→ Task description: Would you please transcribe, exactly as written, the lines of the entries below starting at the one that holds "neck: (149, 245)" and ending at the one that holds "right eye: (433, 221)", both included?

--- Records for this task Enclosed Below ---

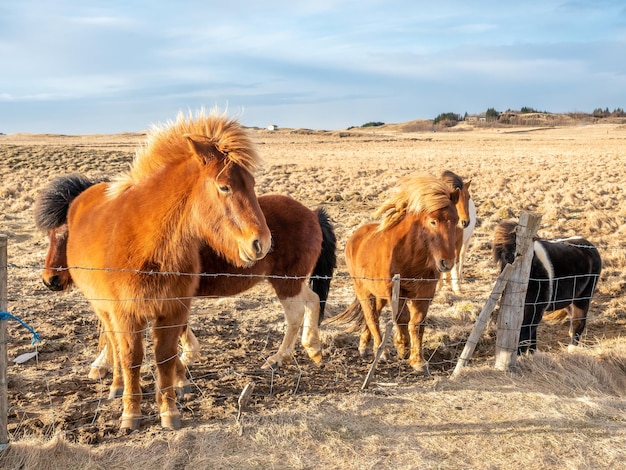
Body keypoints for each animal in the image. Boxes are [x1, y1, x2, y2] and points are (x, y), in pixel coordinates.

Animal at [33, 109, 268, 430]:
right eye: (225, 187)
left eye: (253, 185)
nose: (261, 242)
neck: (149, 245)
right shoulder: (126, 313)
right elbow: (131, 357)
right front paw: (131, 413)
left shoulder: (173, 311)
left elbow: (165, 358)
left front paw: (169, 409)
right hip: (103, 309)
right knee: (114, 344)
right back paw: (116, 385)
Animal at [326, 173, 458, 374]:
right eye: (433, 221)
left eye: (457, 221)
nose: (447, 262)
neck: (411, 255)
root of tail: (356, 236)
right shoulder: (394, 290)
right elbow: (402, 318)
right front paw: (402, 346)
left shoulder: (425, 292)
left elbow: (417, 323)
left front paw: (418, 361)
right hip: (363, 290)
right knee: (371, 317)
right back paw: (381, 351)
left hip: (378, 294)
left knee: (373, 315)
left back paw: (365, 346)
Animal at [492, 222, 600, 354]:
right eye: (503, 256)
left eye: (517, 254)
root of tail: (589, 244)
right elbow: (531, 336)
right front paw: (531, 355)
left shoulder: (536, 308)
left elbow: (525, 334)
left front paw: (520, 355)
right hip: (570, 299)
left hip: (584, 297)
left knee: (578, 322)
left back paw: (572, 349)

--- End of Enclosed Records for this task ---
--- Records for this task Enclosed Below ---

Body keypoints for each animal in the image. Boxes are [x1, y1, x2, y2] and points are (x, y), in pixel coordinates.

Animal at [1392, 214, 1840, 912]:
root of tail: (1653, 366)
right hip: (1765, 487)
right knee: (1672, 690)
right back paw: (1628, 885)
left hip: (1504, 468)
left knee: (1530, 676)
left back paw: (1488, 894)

--- End of Enclosed Records for this task ---

→ Exercise answer:
neck: (149, 245)
right shoulder: (126, 313)
right elbow: (131, 357)
right front paw: (131, 413)
left shoulder: (173, 311)
left elbow: (165, 358)
left front paw: (169, 409)
right hip: (103, 309)
right knee: (114, 344)
right back paw: (116, 385)
Animal at [326, 173, 458, 374]:
right eye: (433, 221)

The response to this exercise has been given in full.